In 2022, Medibank was the target of a cyber-attack in which customer data was accessed and extracted. Medibank’s response involved internal teams, external legal advisers and various technical and communications consultants, being legal, technical, regulatory, operational and reputational simultaneously.
Subsequently, Medibank received ransom demands for the return of the data. An external solicitor was engaged to advise on potential class actions, dealing with regulators and similar issues; Medibank made public announcements in relation to its response, committing itself to transparency and to sharing what it learned during its response to the attack.
The attack gave rise to a class action with the applicants seeking the production of various reports – an application which Medibank resisted on the basis that the reports would reveal communications with lawyers which were for the dominant purpose of obtaining legal advice and legal services or were in anticipation of litigation.
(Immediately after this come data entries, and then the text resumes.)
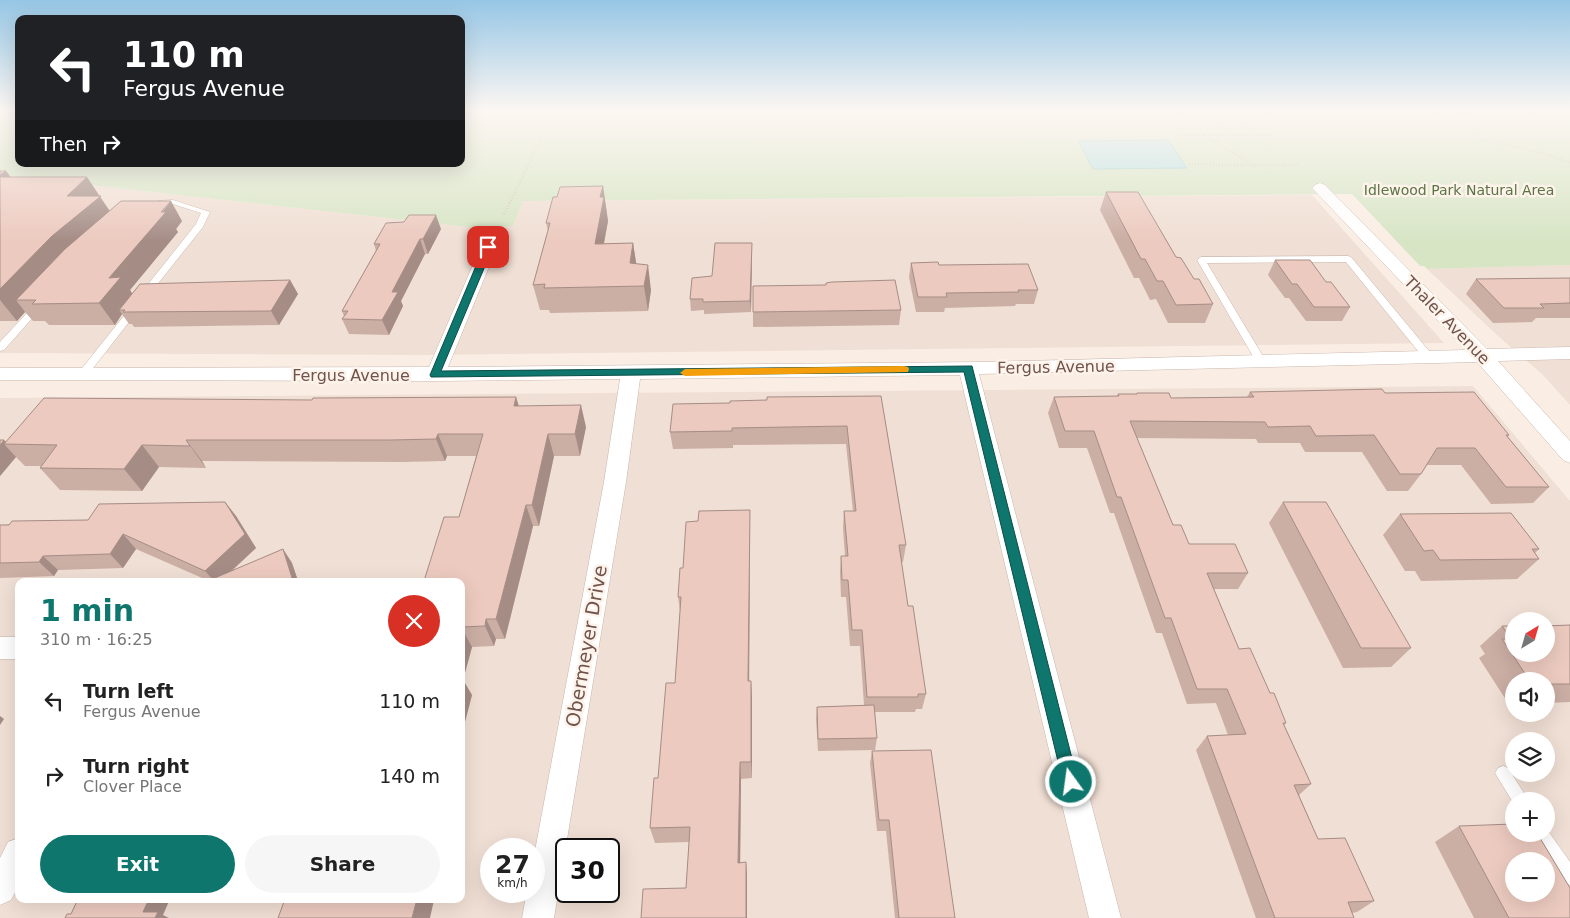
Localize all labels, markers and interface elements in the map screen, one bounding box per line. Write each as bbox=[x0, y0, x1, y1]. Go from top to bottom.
icon: left bbox=[40, 35, 105, 100]
text: 110 m bbox=[123, 35, 245, 75]
text: Fergus Avenue bbox=[123, 76, 285, 101]
icon: right bbox=[97, 130, 125, 158]
text: Then bbox=[40, 133, 87, 155]
park label: Idlewood Park Natural Area bbox=[1364, 182, 1554, 198]
pin bbox=[467, 226, 509, 268]
icon: arrive bbox=[474, 233, 502, 261]
street label: Thaler Avenue bbox=[1399, 271, 1494, 368]
street label: Fergus Avenue bbox=[997, 356, 1115, 378]
street label: Fergus Avenue bbox=[292, 366, 410, 385]
street label: Obermeyer Drive bbox=[561, 563, 611, 729]
text: 1 min bbox=[40, 593, 134, 628]
button: close bbox=[388, 595, 440, 647]
north arrow bbox=[1505, 612, 1555, 662]
map controls bbox=[1505, 612, 1555, 902]
text: 310 m · 16:25 bbox=[40, 630, 153, 649]
button: sound bbox=[1505, 672, 1555, 722]
text: Turn left bbox=[83, 680, 174, 702]
icon: left bbox=[40, 687, 68, 715]
text: 110 m bbox=[379, 690, 440, 712]
text: Fergus Avenue bbox=[83, 702, 201, 721]
button: layers bbox=[1505, 732, 1555, 782]
text: Turn right bbox=[83, 755, 189, 777]
position arrow bbox=[1044, 755, 1096, 807]
icon: right bbox=[40, 762, 68, 790]
text: 140 m bbox=[379, 765, 440, 787]
text: Clover Place bbox=[83, 777, 182, 796]
button: + bbox=[1505, 792, 1555, 842]
button: Exit bbox=[40, 835, 235, 893]
button: Share bbox=[245, 835, 440, 893]
speed limit sign: 30 bbox=[555, 838, 620, 903]
text: 27 bbox=[495, 850, 530, 879]
button: − bbox=[1505, 852, 1555, 902]
text: km/h bbox=[497, 876, 528, 890]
Medibank was unsuccessful in resisting the application to produce, both at first instance and on appeal. In short compass, the reason for this was that the dominant purpose of the work done was found not to be legal services or advice. Instead, both courts regarded the work as part of a broad institutional response to the cyber-attack, which had more than one purpose. The courts accepted that having more than one purpose does not of itself nullify privilege, but that in this case the dominant purpose was not the provision of legal services or advice.
While the decision is not ground-breaking in terms of the law, it is important and instructive in the context of a response to a cyber-attack. Such attacks are now part of the business landscape, and lawyers will almost always be part of any effective response. Clients need to be made aware of the fact that legal work done in the course of responding to a cyber-attack may not attract privilege, and lawyers involved need to turn their mind to this issue. Given that these incidents are always high-pressure, time-poor situations, covering this with clients before any attack occurs, rather than on-the-fly afterwards, is recommended.
Finally, the court in this matter made comments that indicate arguments over privilege in these circumstances might be better resolved without resorting to the courts.
Specifically, the court noted (at 120):
It is appropriate to say something briefly about the course this matter has taken. The application before the primary judge occupied no less than three days of court time, generated a very lengthy judgment, and was followed by a substantial application book and around 100 pages of densely typed written submissions accompanied by very extensive lists of authorities. The present application, in turn, has been argued over two days, with six counsel appearing and large teams of solicitors engaged on both sides. The issues concerning legal professional privilege are undoubtedly important, both for the parties and more generally. But the principles are well-known and firmly established. The scale of the resources deployed in resolving this issue over three documents, at both first instance and on this application, invites reflection as to whether such questions might more often be determined in a way that is more proportionate in cost and expedition, consistently with the overarching purpose reflected in Pt VB of the Federal Court of Australia Act 1976 (Cth).
Prudent practitioners will give both this decision, and these comments, due consideration.